By Barbara Kessler
Green Right Now
Greenpeace, guardian of oceans and forests, has reissued its Recycled Tissue and Toilet Paper Guide to help people make the switch to recycled paper.
It recommends that shoppers avoid products such as Kleenex, Cottonelle, Charmin, Angel Soft, Bounty, Brawny and the Target and Wal-Mart house brands because they are not made from recycled wood products.
Using recycled personal paper products can make an impressive impact in curbing global warming, according to Greenpeace, among others — far greater than one might suspect from contemplating the lowly roll of toilet paper.
Greenpeace reports that Americans could save 400,000 trees if every family replaced just one regular roll of TP with a recycled one. Imagine if more people switched over completely to recycled brands. Untold acres of carbon-absorbing, life-sustaining forests could be saved.
Even if Greenpeace’s calculations are off-the-mark, consumers could still wield impressive sway in saving forests by ditching conventional paper products.
Mainstream paper companies have responded to deforestation concerns by turning to wood from sustainably managed forests, which require them to harvest according to guidelines that preserve the forest and provide for replanting.
Advocates, though, worry that even these sustainable practices still winnow trees for throwaway paper products.
Greenpeace’s position is that paper companies should get their wood fibers from post-consumer wood or paper waste, or failing that, from Forest Stewardship Council (FSC) forests and tree farms. Companies should not use wood from old-growth forests, a practice that’s slowing, but has not stopped.
For its guide, Greenpeace eschewed paper products that were made from virgin wood fibers, and gave improved rankings based on how much of the product came from post-consumer waste.
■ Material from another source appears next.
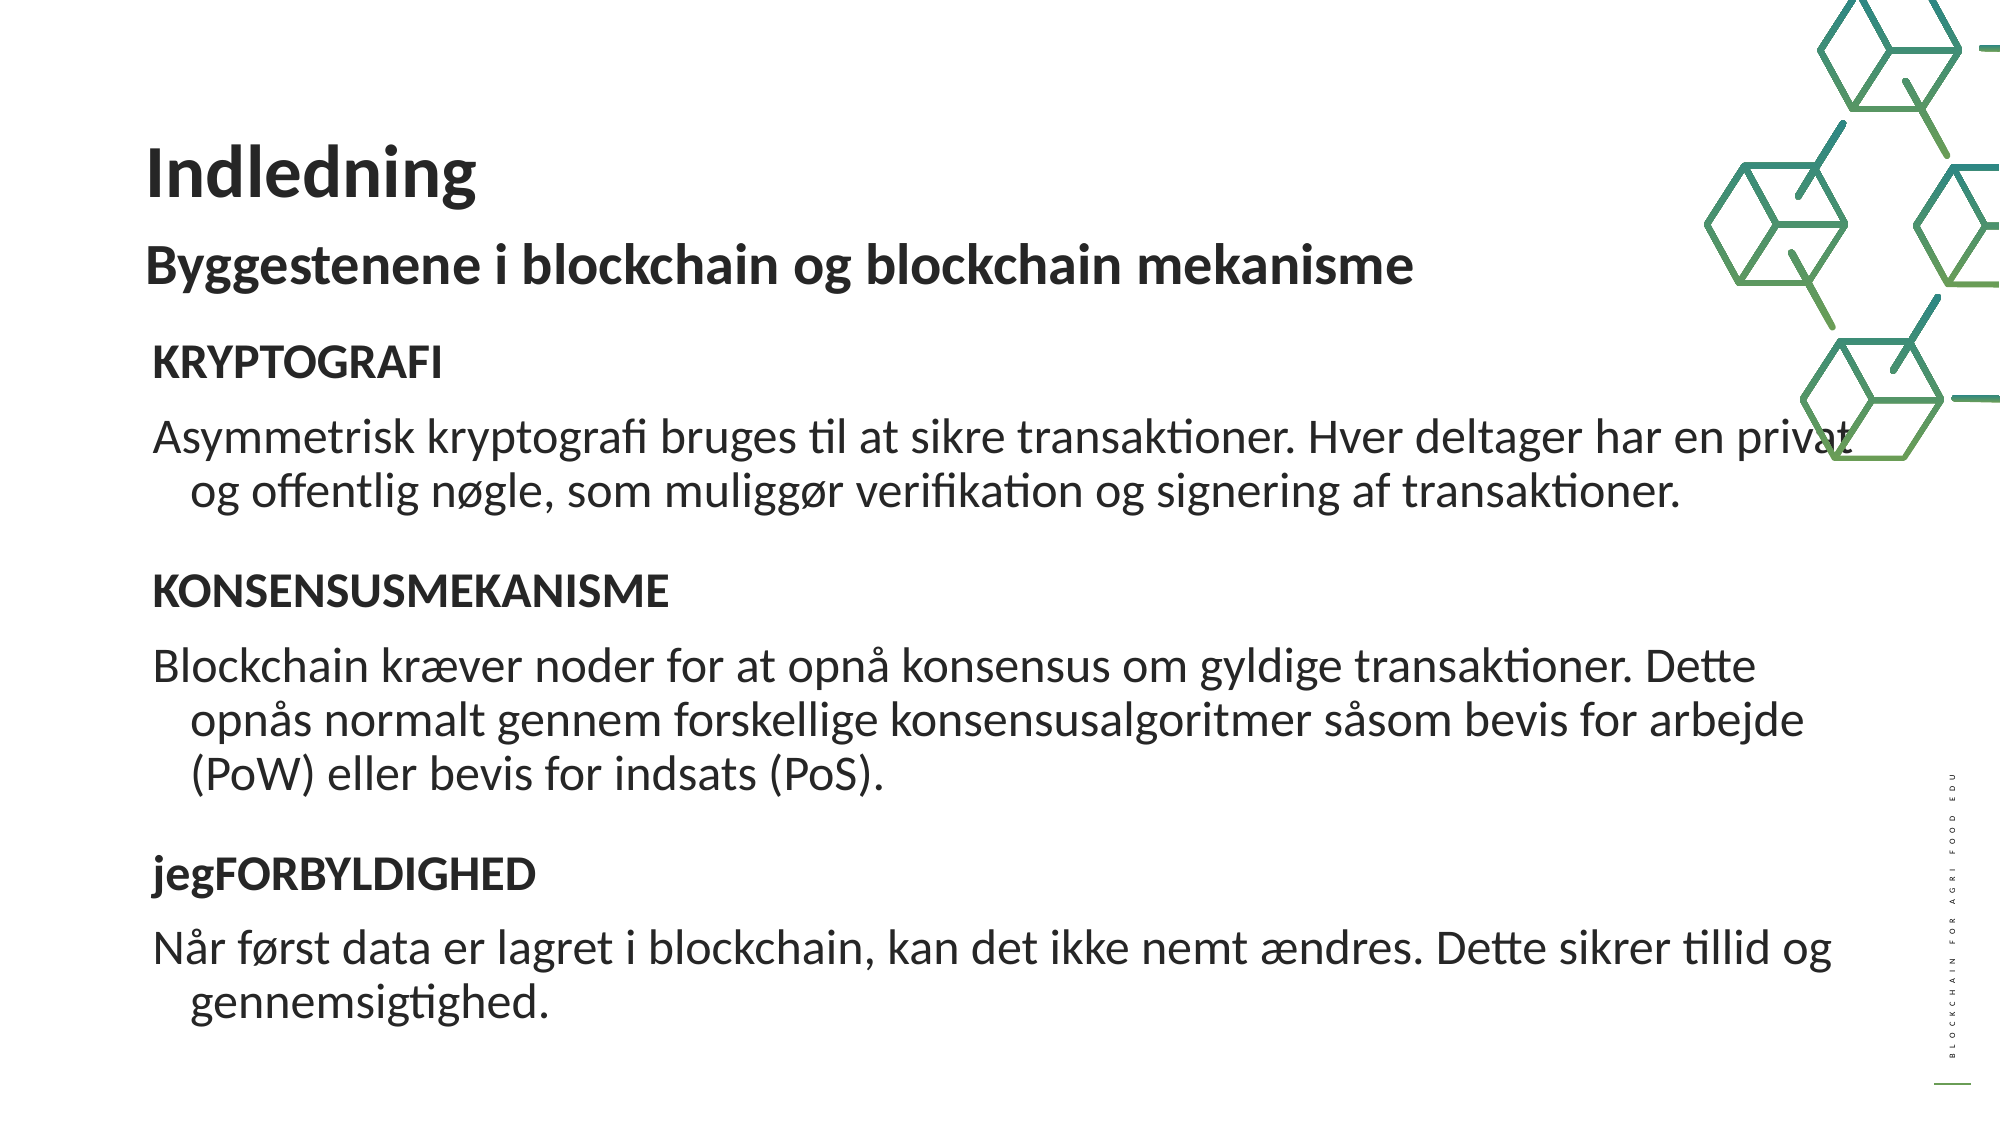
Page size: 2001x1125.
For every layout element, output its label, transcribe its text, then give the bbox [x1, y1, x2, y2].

list KRYPTOGRAFI Asymmetrisk kryptografi bruges til at sikre transaktioner. Hver deltager har en privat og offentlig nøgle, som muliggør verifikation og signering af transaktioner. KONSENSUSMEKANISME Blockchain kræver noder for at opnå konsensus om gyldige transaktioner. Dette opnås normalt gennem forskellige konsensusalgoritmer såsom bevis for arbejde (PoW) eller bevis for indsats (PoS). jegFORBYLDIGHED Når først data er lagret i blockchain, kan det ikke nemt ændres. Dette sikrer tillid og gennemsigtighed. [138, 337, 1877, 960]
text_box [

It also looked at whether the paper was bleached using chlorine, a process that pollutes groundwater, lakes and streams. It suggested that consumers look for products that are made of 100 percent overall recycled content, a minimum of which is 50 percent post-consumer recycled content.
It’s an attainable goal: Green Forest, the top TP pick, is made from 100 percent recycled fibers, 90 percent of which are post-consumer waste, meaning this paper is truly on its second incarnation. By contrast, several TPs in the “avoid” category contain no recycled or post-consumer content. In other words, they might be Angel Soft, but they’re not green.